(Material shown)

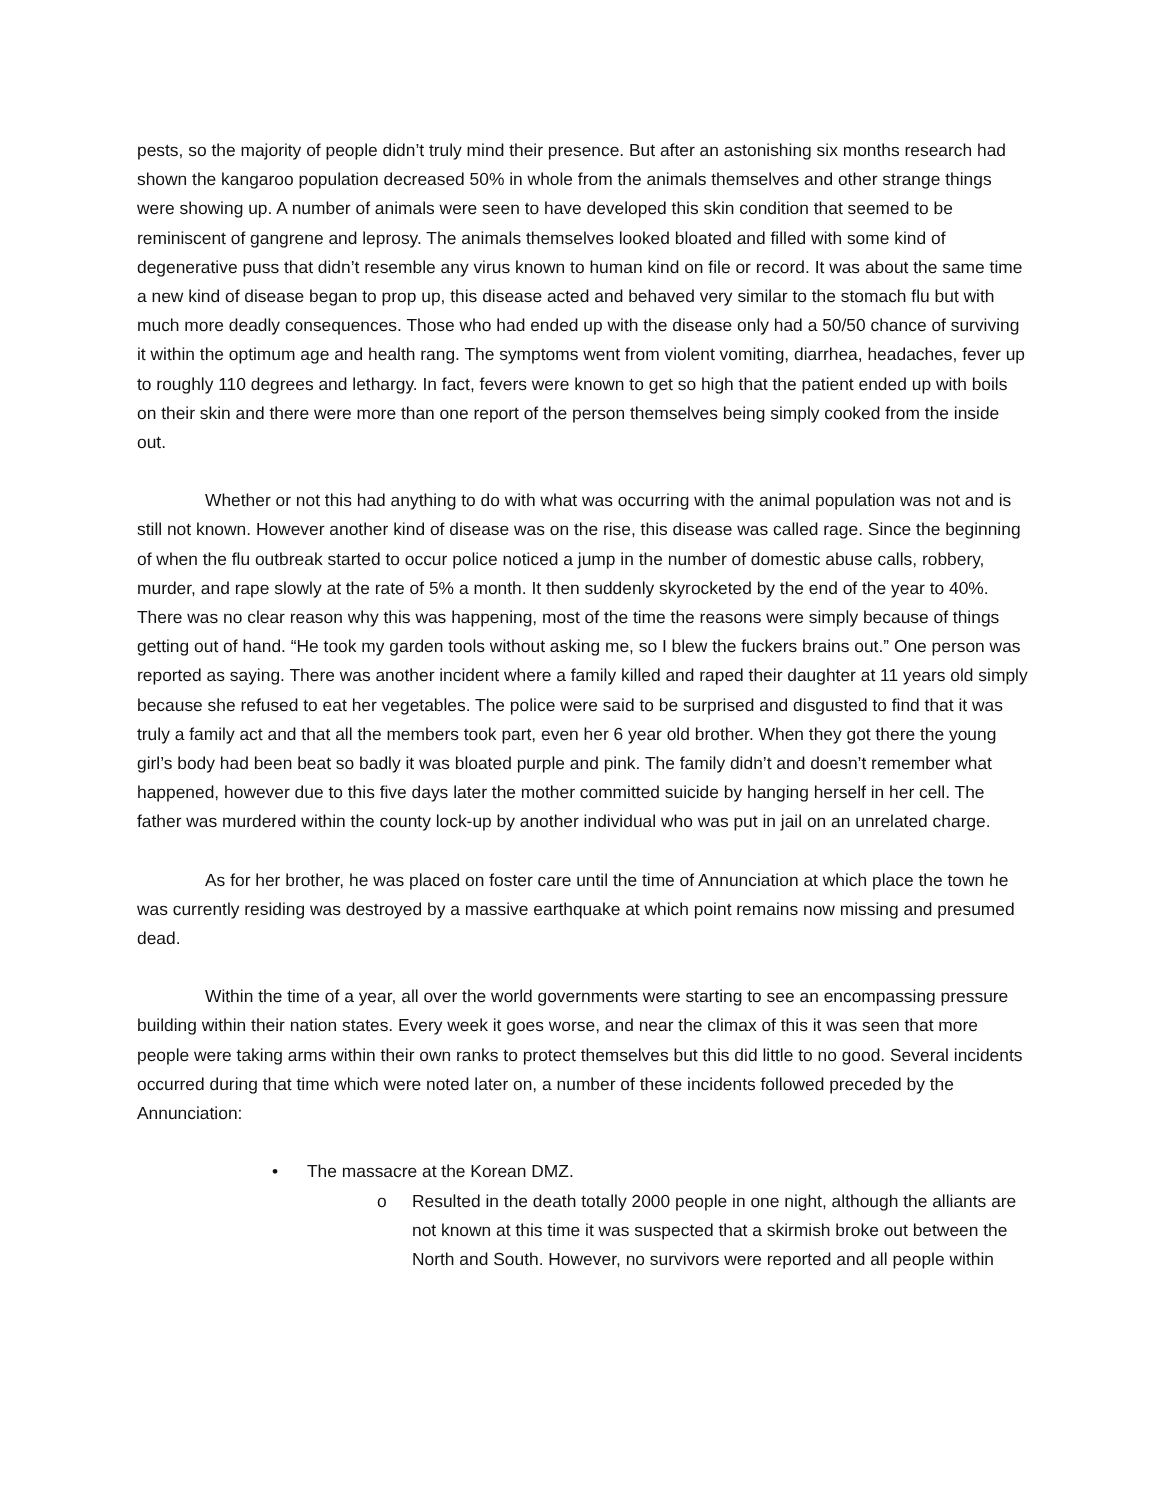pests, so the majority of people didn’t truly mind their presence. But after an astonishing six months research had shown the kangaroo population decreased 50% in whole from the animals themselves and other strange things were showing up. A number of animals were seen to have developed this skin condition that seemed to be reminiscent of gangrene and leprosy. The animals themselves looked bloated and filled with some kind of degenerative puss that didn’t resemble any virus known to human kind on file or record. It was about the same time a new kind of disease began to prop up, this disease acted and behaved very similar to the stomach flu but with much more deadly consequences. Those who had ended up with the disease only had a 50/50 chance of surviving it within the optimum age and health rang. The symptoms went from violent vomiting, diarrhea, headaches, fever up to roughly 110 degrees and lethargy. In fact, fevers were known to get so high that the patient ended up with boils on their skin and there were more than one report of the person themselves being simply cooked from the inside out.
Whether or not this had anything to do with what was occurring with the animal population was not and is still not known. However another kind of disease was on the rise, this disease was called rage. Since the beginning of when the flu outbreak started to occur police noticed a jump in the number of domestic abuse calls, robbery, murder, and rape slowly at the rate of 5% a month. It then suddenly skyrocketed by the end of the year to 40%. There was no clear reason why this was happening, most of the time the reasons were simply because of things getting out of hand. “He took my garden tools without asking me, so I blew the fuckers brains out.” One person was reported as saying. There was another incident where a family killed and raped their daughter at 11 years old simply because she refused to eat her vegetables. The police were said to be surprised and disgusted to find that it was truly a family act and that all the members took part, even her 6 year old brother. When they got there the young girl’s body had been beat so badly it was bloated purple and pink. The family didn’t and doesn’t remember what happened, however due to this five days later the mother committed suicide by hanging herself in her cell. The father was murdered within the county lock-up by another individual who was put in jail on an unrelated charge.
As for her brother, he was placed on foster care until the time of Annunciation at which place the town he was currently residing was destroyed by a massive earthquake at which point remains now missing and presumed dead.
Within the time of a year, all over the world governments were starting to see an encompassing pressure building within their nation states. Every week it goes worse, and near the climax of this it was seen that more people were taking arms within their own ranks to protect themselves but this did little to no good. Several incidents occurred during that time which were noted later on, a number of these incidents followed preceded by the Annunciation:
• The massacre at the Korean DMZ.
o Resulted in the death totally 2000 people in one night, although the alliants are not known at this time it was suspected that a skirmish broke out between the North and South. However, no survivors were reported and all people within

(End Material shown)

Problem to solve
Output all the records above exactly, but without their images.

Solution to the exercise
pests, so the majority of people didn’t truly mind their presence. But after an astonishing six months research had shown the kangaroo population decreased 50% in whole from the animals themselves and other strange things were showing up. A number of animals were seen to have developed this skin condition that seemed to be reminiscent of gangrene and leprosy. The animals themselves looked bloated and filled with some kind of degenerative puss that didn’t resemble any virus known to human kind on file or record. It was about the same time a new kind of disease began to prop up, this disease acted and behaved very similar to the stomach flu but with much more deadly consequences. Those who had ended up with the disease only had a 50/50 chance of surviving it within the optimum age and health rang. The symptoms went from violent vomiting, diarrhea, headaches, fever up to roughly 110 degrees and lethargy. In fact, fevers were known to get so high that the patient ended up with boils on their skin and there were more than one report of the person themselves being simply cooked from the inside out.
Whether or not this had anything to do with what was occurring with the animal population was not and is still not known. However another kind of disease was on the rise, this disease was called rage. Since the beginning of when the flu outbreak started to occur police noticed a jump in the number of domestic abuse calls, robbery, murder, and rape slowly at the rate of 5% a month. It then suddenly skyrocketed by the end of the year to 40%. There was no clear reason why this was happening, most of the time the reasons were simply because of things getting out of hand. “He took my garden tools without asking me, so I blew the fuckers brains out.” One person was reported as saying. There was another incident where a family killed and raped their daughter at 11 years old simply because she refused to eat her vegetables. The police were said to be surprised and disgusted to find that it was truly a family act and that all the members took part, even her 6 year old brother. When they got there the young girl’s body had been beat so badly it was bloated purple and pink. The family didn’t and doesn’t remember what happened, however due to this five days later the mother committed suicide by hanging herself in her cell. The father was murdered within the county lock-up by another individual who was put in jail on an unrelated charge.
As for her brother, he was placed on foster care until the time of Annunciation at which place the town he was currently residing was destroyed by a massive earthquake at which point remains now missing and presumed dead.
Within the time of a year, all over the world governments were starting to see an encompassing pressure building within their nation states. Every week it goes worse, and near the climax of this it was seen that more people were taking arms within their own ranks to protect themselves but this did little to no good. Several incidents occurred during that time which were noted later on, a number of these incidents followed preceded by the Annunciation:
• The massacre at the Korean DMZ.
o Resulted in the death totally 2000 people in one night, although the alliants are not known at this time it was suspected that a skirmish broke out between the North and South. However, no survivors were reported and all people within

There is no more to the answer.